Stored data:
>>>>>
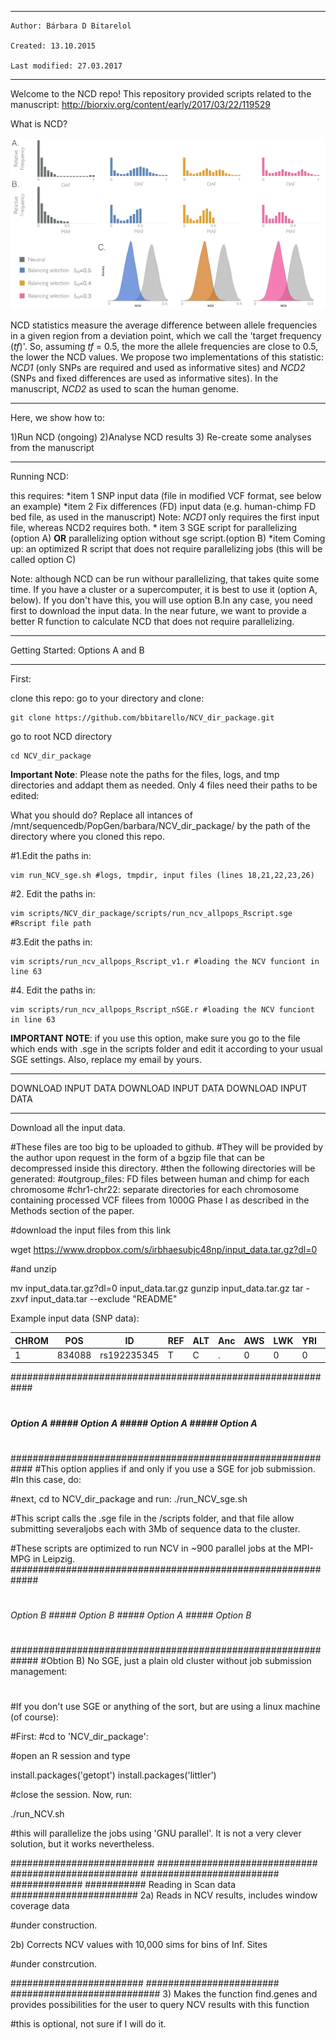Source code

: **************************************************
    Author: Bárbara D Bitarelol

    Created: 13.10.2015

    Last modified: 27.03.2017

**************************************************

Welcome to the NCD repo! This repository provided scripts related to the manuscript: http://biorxiv.org/content/early/2017/03/22/119529


What is NCD?

![Fig1](Figures_main/Fig1_red.tiff)

NCD statistics measure the average difference between allele frequencies in a given region from a deviation point, which we call the 'target frequency (*tf*)'. So, assuming *tf* = 0.5, the more the allele frequencies are close to 0.5, the lower the NCD values. We propose two implementations of this statistic: *NCD1* (only SNPs are required and used as informative sites) and *NCD2* (SNPs and fixed differences are used as informative sites). In the manuscript, *NCD2* as used to scan the human genome.

*******************************************************



Here, we show how to:

1)Run NCD (ongoing)
2)Analyse NCD results
3) Re-create some analyses from the manuscript

*************************************************************************


Running NCD:

this requires:
	*item 1 SNP input data (file in modified VCF format, see below an example)
	*item 2 Fix differences (FD) input data (e.g. human-chimp FD bed file, as used in the manuscript)
	Note: *NCD1* only requires the first input file, whereas NCD2 requires both.
	* item 3 SGE script for parallelizing (option A)  **OR** parallelizing option without sge script.(option B)
	*item Coming up: an optimized R script that does not require parallelizing jobs (this will be called option C)

Note: although NCD can be run withour parallelizing, that takes quite some time. If you have a cluster or a supercomputer, it is best to use it (option A, below). If you don't have this, you will use option B.In any case, you need first to download the input data. In the near future, we want to provide a better R function to calculate NCD that does not require parallelizing.


************************************************************************
 Getting Started: Options A and B
************************************************************************

First:

clone this repo: go to your directory and clone:

```
git clone https://github.com/bbitarello/NCV_dir_package.git
```

go to root NCD directory
```
cd NCV_dir_package
```

**Important Note**: Please note the paths for the files, logs, and tmp directories and addapt them as needed. Only 4 files need their paths to be edited:

What you should do? Replace all intances of /mnt/sequencedb/PopGen/barbara/NCV_dir_package/ by the path of the directory where you cloned this repo.

#1.Edit the paths in:
 
```
vim run_NCV_sge.sh #logs, tmpdir, input files (lines 18,21,22,23,26)
```
#2. Edit the paths in:

```
vim scripts/NCV_dir_package/scripts/run_ncv_allpops_Rscript.sge #Rscript file path

```

#3.Edit the paths in:

```
vim scripts/run_ncv_allpops_Rscript_v1.r #loading the NCV funciont in line 63
```

#4. Edit the paths in:

```
vim scripts/run_ncv_allpops_Rscript_nSGE.r #loading the NCV funciont in line 63
```

**IMPORTANT NOTE**: if you use this option, make sure you go to the file which ends with .sge in the scripts folder and edit it according to your usual SGE settings. Also, replace my email by yours.


************************************************************************
 DOWNLOAD INPUT DATA DOWNLOAD INPUT DATA DOWNLOAD INPUT DATA
************************************************************************

Download all the input data.

#These files are too big to be uploaded to github.
#They will be provided by the author upon request in the form of a bgzip file that can be decompressed inside this directory.
#then the following directories will be generated: 
#outgroup_files: FD files between human and chimp for each chromosome
#chr1-chr22: separate directories for each chromosome containing processed VCF filees from 1000G Phase I as described in the Methods section of the paper.


#download the input files from this link

wget https://www.dropbox.com/s/irbhaesubjc48np/input_data.tar.gz?dl=0

#and unzip

mv input_data.tar.gz\?dl=0  input_data.tar.gz
gunzip input_data.tar.gz
tar -zxvf input_data.tar --exclude "README"


Example input data (SNP data):


| CHROM | POS | ID | REF | ALT | Anc | AWS | LWK | YRI | CEU | FIN | GBR | TSI | CHB | CHS | JPT | MXL | CLM | PUR |
| ----- | --- | -- | --- | --- | --- | --- | --- | --- | --- | --- | --- | --- | --- | --- | --- | --- | --- | --- |
|   1   | 834088  |  rs192235345  |  T  |  C  |  .  |  0  |  0  |  0  |  0  |  0  |  0  |  0  |  0  |  1  |  0  |  0  |  0  |  0  |


############################################################
#
##### Option A ##### Option A ##### Option A ##### Option A
#
############################################################
#This option applies if and only if you use a SGE for job submission.
#In this case, do:

#next, cd to NCV_dir_package and run:
./run_NCV_sge.sh

#This script calls the .sge file in the /scripts folder, and that file allow submitting severaljobs each with 3Mb of sequence data to the cluster.

#These scripts are optimized to run NCV in ~900 parallel jobs at the MPI-MPG in Leipzig.
#############################################################
#
###### Option B ##### Option B ##### Option A ##### Option B
#
#############################################################
#Obtion B) No SGE, just a plain old cluster without job submission management:
#
#If you don't use SGE or anything of the sort, but are using a linux machine (of course):


#First:
#cd to 'NCV_dir_package':

#open an R session and type

install.packages('getopt')
install.packages('littler')

#close the session. Now, run:

./run_NCV.sh

#this will parallelize the jobs using 'GNU parallel'. It is not a very clever solution, but it works nevertheless.

########################## ############################# ####################### ######################### #############
########### Reading in Scan data #######################
2a) Reads in NCV results, includes window coverage data


#under construction.


2b) Corrects NCV values with 10,000 sims for bins of Inf. Sites


#under constrcution.

######################## ######################## ###########################
3) Makes the function find.genes and provides possibilities for the user to
query NCV results with this function



#this is optional, not sure if I will do it.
<<<<<
● **Work instruction**:
Look through the data above for the word "human". Report each line where it occurs.

● **Expected answer**:
NCD statistics measure the average difference between allele frequencies in a given region from a deviation point, which we call the 'target frequency (*tf*)'. So, assuming *tf* = 0.5, the more the allele frequencies are close to 0.5, the lower the NCD values. We propose two implementations of this statistic: *NCD1* (only SNPs are required and used as informative sites) and *NCD2* (SNPs and fixed differences are used as informative sites). In the manuscript, *NCD2* as used to scan the human genome.
	*item 2 Fix differences (FD) input data (e.g. human-chimp FD bed file, as used in the manuscript)
#outgroup_files: FD files between human and chimp for each chromosome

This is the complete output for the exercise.